Last week, the Church rolled out a redesigned version of the navigation menus at lds.org. The new menus rearranged links to parts of the site in order to make it easier for site visitors to find what we’re looking for.
One change in particular that seems unrelated to usability caught my eye, though. In the old menus, scriptures appeared in their own menu, and General Conference was in a menu labeled “Teachings.” Here’s a screenshot that shows the old menus. I’m sorry it doesn’t show General Conference under “Teachings,” as the old menus aren’t available anymore so I can’t take a new screenshot. I’ll just have to ask you to trust me that it was there. Also note that the callout calls the menus “new” because this image is from 2012, when the old menus were introduced.
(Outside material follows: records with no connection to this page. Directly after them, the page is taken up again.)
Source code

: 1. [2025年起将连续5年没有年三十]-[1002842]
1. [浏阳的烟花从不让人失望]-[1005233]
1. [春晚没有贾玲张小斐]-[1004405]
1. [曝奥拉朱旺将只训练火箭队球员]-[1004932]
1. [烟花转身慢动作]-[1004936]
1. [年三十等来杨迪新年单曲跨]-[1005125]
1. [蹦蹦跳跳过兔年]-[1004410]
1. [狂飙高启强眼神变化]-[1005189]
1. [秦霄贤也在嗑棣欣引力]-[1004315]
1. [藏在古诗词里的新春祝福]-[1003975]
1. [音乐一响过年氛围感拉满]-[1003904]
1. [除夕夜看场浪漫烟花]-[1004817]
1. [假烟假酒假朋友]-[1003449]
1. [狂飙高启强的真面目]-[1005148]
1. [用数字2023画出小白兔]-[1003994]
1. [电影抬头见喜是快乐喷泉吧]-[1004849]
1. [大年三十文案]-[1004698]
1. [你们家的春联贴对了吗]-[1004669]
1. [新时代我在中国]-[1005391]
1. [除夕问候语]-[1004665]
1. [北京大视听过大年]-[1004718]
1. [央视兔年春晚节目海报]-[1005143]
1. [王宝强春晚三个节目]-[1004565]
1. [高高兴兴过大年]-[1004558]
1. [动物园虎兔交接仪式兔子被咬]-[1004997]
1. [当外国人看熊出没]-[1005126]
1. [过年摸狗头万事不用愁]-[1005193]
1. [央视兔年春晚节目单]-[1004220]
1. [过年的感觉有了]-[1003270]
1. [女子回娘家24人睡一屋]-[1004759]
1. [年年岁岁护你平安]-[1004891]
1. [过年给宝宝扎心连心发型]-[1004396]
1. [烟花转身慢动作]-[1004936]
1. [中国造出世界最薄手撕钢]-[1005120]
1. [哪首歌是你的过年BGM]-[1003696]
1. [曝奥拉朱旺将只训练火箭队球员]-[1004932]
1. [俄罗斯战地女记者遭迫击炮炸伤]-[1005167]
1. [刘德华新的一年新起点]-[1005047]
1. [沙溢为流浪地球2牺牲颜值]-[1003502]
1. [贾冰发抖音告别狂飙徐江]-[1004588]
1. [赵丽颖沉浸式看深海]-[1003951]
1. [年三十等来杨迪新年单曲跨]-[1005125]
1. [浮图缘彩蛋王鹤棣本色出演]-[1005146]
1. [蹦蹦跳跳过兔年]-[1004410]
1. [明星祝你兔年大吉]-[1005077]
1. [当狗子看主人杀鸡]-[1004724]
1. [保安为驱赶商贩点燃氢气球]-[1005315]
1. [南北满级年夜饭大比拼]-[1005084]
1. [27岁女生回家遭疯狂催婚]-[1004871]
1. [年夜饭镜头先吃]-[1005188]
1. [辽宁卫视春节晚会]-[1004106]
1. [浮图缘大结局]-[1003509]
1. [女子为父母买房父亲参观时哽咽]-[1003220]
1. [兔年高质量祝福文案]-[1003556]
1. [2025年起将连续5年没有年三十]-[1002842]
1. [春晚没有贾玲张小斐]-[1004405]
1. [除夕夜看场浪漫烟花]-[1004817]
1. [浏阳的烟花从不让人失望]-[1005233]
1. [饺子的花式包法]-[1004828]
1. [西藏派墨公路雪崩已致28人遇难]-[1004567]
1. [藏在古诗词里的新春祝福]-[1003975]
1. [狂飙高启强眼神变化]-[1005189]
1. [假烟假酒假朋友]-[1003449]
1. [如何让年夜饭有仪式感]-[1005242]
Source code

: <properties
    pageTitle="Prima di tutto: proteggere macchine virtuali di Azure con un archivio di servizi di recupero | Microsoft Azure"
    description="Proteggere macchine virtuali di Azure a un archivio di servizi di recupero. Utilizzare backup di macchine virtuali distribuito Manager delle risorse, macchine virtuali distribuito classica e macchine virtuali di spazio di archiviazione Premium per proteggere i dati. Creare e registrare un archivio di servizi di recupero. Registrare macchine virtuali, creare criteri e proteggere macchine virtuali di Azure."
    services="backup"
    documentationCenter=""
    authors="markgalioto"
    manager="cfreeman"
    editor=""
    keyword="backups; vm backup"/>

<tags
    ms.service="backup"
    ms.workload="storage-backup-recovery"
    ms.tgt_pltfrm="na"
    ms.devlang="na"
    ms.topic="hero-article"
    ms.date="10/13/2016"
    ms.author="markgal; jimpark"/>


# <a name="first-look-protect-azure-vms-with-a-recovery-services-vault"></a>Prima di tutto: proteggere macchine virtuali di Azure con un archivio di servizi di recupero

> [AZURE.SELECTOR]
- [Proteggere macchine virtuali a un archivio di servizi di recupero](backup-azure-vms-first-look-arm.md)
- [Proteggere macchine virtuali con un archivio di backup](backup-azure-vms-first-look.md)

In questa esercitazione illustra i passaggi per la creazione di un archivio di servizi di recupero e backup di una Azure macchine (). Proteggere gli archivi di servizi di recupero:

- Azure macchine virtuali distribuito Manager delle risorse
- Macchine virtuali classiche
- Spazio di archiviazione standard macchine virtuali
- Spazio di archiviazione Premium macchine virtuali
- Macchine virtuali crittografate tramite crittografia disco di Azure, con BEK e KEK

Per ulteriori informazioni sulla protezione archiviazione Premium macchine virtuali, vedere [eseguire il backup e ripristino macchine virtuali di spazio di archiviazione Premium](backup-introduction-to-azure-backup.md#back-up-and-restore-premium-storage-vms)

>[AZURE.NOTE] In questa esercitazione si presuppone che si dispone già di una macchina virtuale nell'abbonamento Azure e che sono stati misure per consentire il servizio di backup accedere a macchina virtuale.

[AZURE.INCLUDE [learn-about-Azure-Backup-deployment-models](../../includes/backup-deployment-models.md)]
In the new menus, by contrast, scriptures and General Conference are put together in the same menu, which is labeled “Prophetic Teachings”:
Considering the question more, I probably shouldn’t have been surprised. If anything, we probably hold Conference in higher esteem than the scriptures. There’s the commonly-made statement that the most recent Conference Ensign should be considered equal to the scriptures. But even more importantly, we have space in our tradition to notice errors in the scriptures, but we really don’t have space to notice errors in Conference, at least not in recent Conferences. For the scriptures, we have the Eighth Article of Faith that tells us the Bible might not be perfect, and the Book of Mormon admits to the possibility of faults on its title page, and Joseph Smith famously described it not as a perfect book, but only as the “most correct book.” On the Conference side, there’s Elder Ballard telling us “We will not and … cannot lead [you] astray,” [ellipses and brackets in original] and Wilford Woodruff’s statement that we have with OD1: “The Lord will never permit me or any other man who stands as President of this Church to lead you astray.”
In the end, I guess, we ignore lots of our scriptures. We don’t need explicit guidance to ignore them; we just emphasize the parts that match what we’re doing now. The same is also true of old Conferences. If Bruce R. McConkie or Joseph F. Smith or Brigham Young (especially!) said something weird or out of line with our current practice, we just ignore it. It’s really the recent Conferences that trump everything else, because everything else in the past can be reinterpreted or ignored as needed. You might laugh at me and say that this is a blinding flash of the obvious, and that of course current revelation trumps older revelation, but I guess I’m just saying I’m a little surprised at how unmoored I feel like we are. It feels kind of like scriptures and older teachings serve no purpose other than as proof texts so that we can argue that there’s precedent for whatever we’re doing now, whatever it might be.
Anyway, to get back to the lds.org menus, I guess I should expect that at some point in the future, they’ll be redesigned again to put General Conference ahead of scriptures. I think that would match better with how we treat them.